Directions:
Having found the line containing "right knee: (69, 93)" in the records below, copy that line and each later one exactly, dropping pictures.

Dataset:
= Beginning of Section =

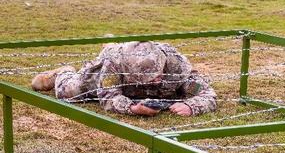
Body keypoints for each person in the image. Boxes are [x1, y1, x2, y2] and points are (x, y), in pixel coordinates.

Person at [31, 41, 217, 117]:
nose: (156, 80)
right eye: (149, 78)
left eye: (158, 75)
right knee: (69, 93)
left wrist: (191, 106)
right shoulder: (113, 65)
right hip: (112, 67)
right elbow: (108, 96)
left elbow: (208, 93)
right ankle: (62, 73)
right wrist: (132, 108)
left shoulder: (177, 65)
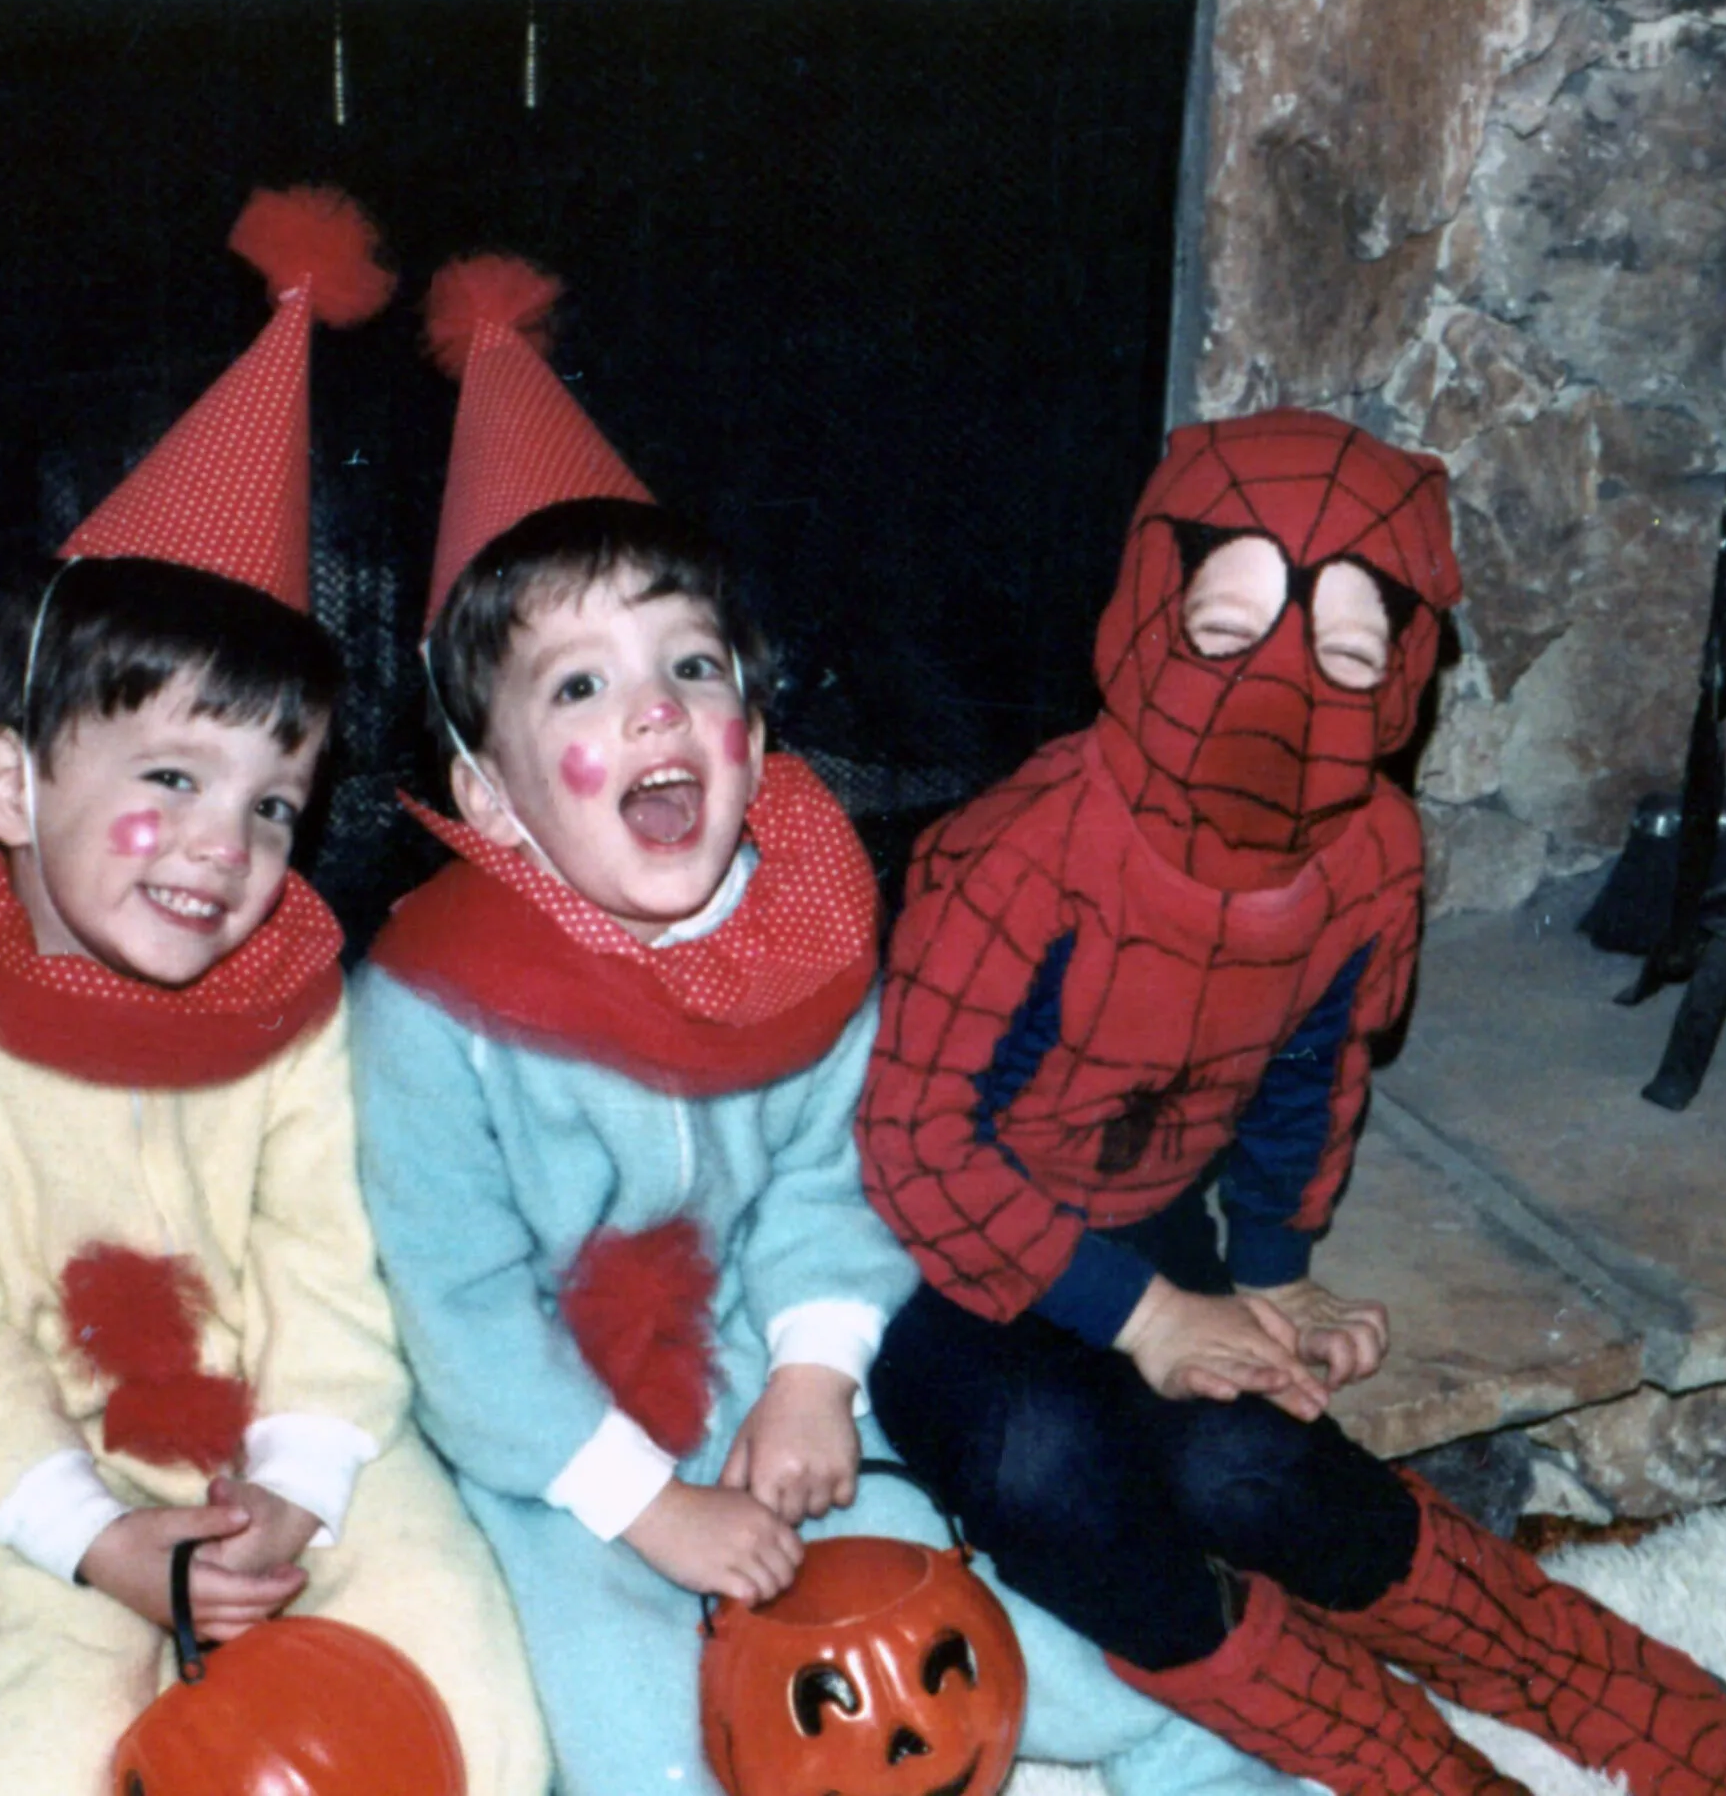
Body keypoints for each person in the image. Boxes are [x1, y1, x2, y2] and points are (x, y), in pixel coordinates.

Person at [351, 254, 1301, 1796]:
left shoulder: (799, 934)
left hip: (759, 1374)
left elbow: (840, 1171)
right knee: (631, 1730)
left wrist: (811, 1369)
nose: (654, 710)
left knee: (959, 1632)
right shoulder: (432, 1012)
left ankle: (1200, 1756)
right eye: (580, 687)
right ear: (490, 800)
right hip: (549, 1452)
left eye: (692, 666)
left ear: (755, 730)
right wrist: (649, 1510)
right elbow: (459, 1308)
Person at [857, 407, 1726, 1796]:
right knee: (1050, 1468)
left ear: (1402, 683)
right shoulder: (1022, 855)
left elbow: (1309, 1076)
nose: (1280, 695)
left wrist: (1273, 1275)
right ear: (1150, 615)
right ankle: (1406, 1764)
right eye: (1226, 633)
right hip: (928, 1269)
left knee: (1246, 1465)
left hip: (1152, 1218)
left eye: (1344, 656)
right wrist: (1151, 1321)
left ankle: (1573, 1668)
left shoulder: (1374, 857)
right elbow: (916, 1148)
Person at [0, 189, 546, 1796]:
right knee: (37, 1759)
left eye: (273, 802)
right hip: (7, 1484)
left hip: (286, 1436)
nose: (225, 846)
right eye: (172, 775)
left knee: (474, 1716)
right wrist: (90, 1533)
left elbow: (336, 1262)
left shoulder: (294, 1006)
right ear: (9, 779)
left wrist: (309, 1473)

= End of Section =

Task answer:
right knee: (69, 93)
left wrist: (191, 106)
right shoulder: (113, 65)
right hip: (112, 67)
right elbow: (108, 96)
left elbow: (208, 93)
right ankle: (62, 73)
right wrist: (132, 108)
left shoulder: (177, 65)
Body keypoints for each person in the image. Boxes are [x1, y1, x2, y2] and points are (x, y), in pixel coordinates.

Person at [351, 254, 1301, 1796]:
left shoulder: (799, 934)
left hip: (759, 1374)
left elbow: (840, 1171)
right knee: (631, 1730)
left wrist: (811, 1369)
nose: (654, 710)
left knee: (959, 1632)
right shoulder: (432, 1012)
left ankle: (1200, 1756)
right eye: (580, 687)
right ear: (490, 800)
right hip: (549, 1452)
left eye: (692, 666)
left ear: (755, 730)
right wrist: (649, 1510)
right elbow: (459, 1308)
Person at [857, 407, 1726, 1796]:
right knee: (1050, 1468)
left ear: (1402, 683)
right shoulder: (1022, 855)
left elbow: (1309, 1076)
nose: (1280, 695)
left wrist: (1273, 1275)
right ear: (1150, 615)
right ankle: (1406, 1764)
right eye: (1226, 633)
right hip: (928, 1269)
left knee: (1246, 1465)
left hip: (1152, 1218)
left eye: (1344, 656)
right wrist: (1151, 1321)
left ankle: (1573, 1668)
left shoulder: (1374, 857)
right elbow: (916, 1148)
Person at [0, 189, 546, 1796]:
right knee: (37, 1759)
left eye: (273, 802)
right hip: (7, 1484)
left hip: (286, 1436)
nose: (225, 846)
right eye: (172, 775)
left knee: (474, 1716)
right wrist: (90, 1533)
left elbow: (336, 1262)
left shoulder: (294, 1006)
right ear: (9, 779)
left wrist: (309, 1473)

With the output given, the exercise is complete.